Чтоб дорога казалась короче, я стала вспоминать все, что успела узнать о существе, с которым мне предстояло встретиться.
– Олень с золотыми рогами, – бормотала я в такт шагам, – перевертыш-замануха, последний раз появлялся неподалеку от Вомбурга лет пятнадцать назад.
– Четырнадцать, – поправили меня негромко. – Четырнадцать лет, девять месяцев и четыре дня.
Я посмотрела на толстенького мужчину, семенящего рядом.
– Вельможный пан тогда от его рогов погиб?
– Не рогов, – он чуть развернулся, стало видно, что живот его точно по центру аккуратно распорот.
Нож? Значит, наш олень на самом деле человек? Фахан? Ой, тогда я, пожалуй, лучше домой пойду. Пусть бургомистр сам со своим сородичем разбирается. Тем более нож…
– А отчего вельможный пан до сих пор в чертоги Спящего не отправился?
Толстячок всхлипнул, по бледным пухлым щекам потекли черные дорожки:
– Месть не пускает, жжется. Этот нелюдь Марысечку мою, доченьку…

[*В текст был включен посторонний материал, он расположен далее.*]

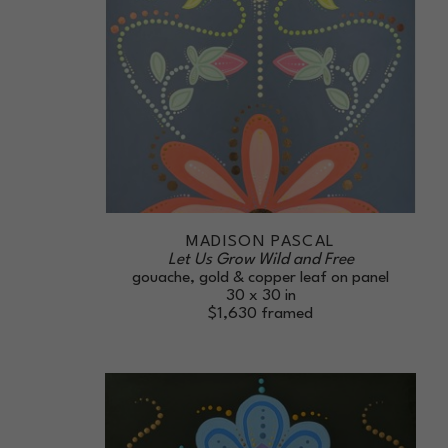
MADISON PASCAL
Let Us Grow Wild and Free
gouache, gold & copper leaf on panel
30 x 30 in
$1,630
framed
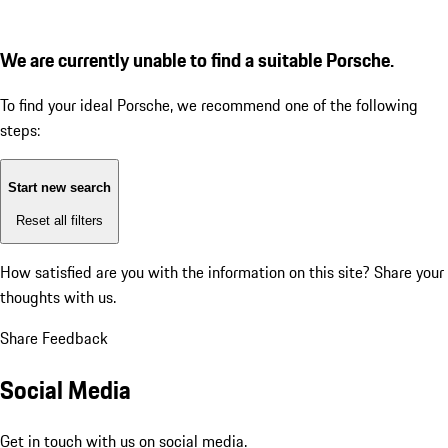
We are currently unable to find a suitable Porsche.
To find your ideal Porsche, we recommend one of the following
steps:
Start new search
Reset all filters
How satisfied are you with the information on this site?
Share your
thoughts with us.
Share Feedback
Social Media
Get in touch with us on social media.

Понятно. Почтенный вомбургский лавочник хотел отомстить чудовищу, но не смог. Поэтому почти пятнадцать лет призраком за золоторогим оборотнем таскается. Не особо приятная послежизнь. Иногда со временем такие призраки, которые не смогли начатое закончить, забывают, что именно их держит. Однажды такая несчастная потерянная душа упрашивала меня развоплотить ее сковородкой. Этот хоть помнит.
Неожиданно пришедшая в голову мысль заставила меня остановиться посередине просеки, до склона Юнгефрау было еще далеко.
– Вельможный пан, – позвала я, призрак нарезал круги в ночном небе, стеная, и вполне мог меня не услышать. – Па-ан!
– Чего?
– А вы ведь только совсем рядом со своим обидчиком обитаете?
– Ну да. – Толстячок махнул рукой. – Вон он, несется, свежатину почуял.
Я не испугалась, а испытала облегчение, что идти дальше не нужно, и, любуясь золотыми ветвистыми рогами, появившимися на фоне темного леса, достала из-за спины сковороду.
Это был мужчина. Молодой рослый парень, абсолютно голый (что-то урожайно сегодня на голых мужиков панне Моравянке), не считая наброшенной на плечи шкуры. То есть целого оленя, то есть… Животная голова покрывала человеческую капюшоном, по краям мехового плаща болтались копыта. И это была совсем не снятая со зверя шкура.
– Псячья дрянь, – сказала я. – Ты не перевертыш, а вывертыш. А вы, вельможный пан, брехун! Нет у него ножа.
Слова такого – «вывертыш» не существовало, я его сама только что выдумала, от удивления. Раньше таких приблуд мне не попадалось. Диво дивное. Как будто и зверь, и человек одновременно обитают в одном нелепом теле.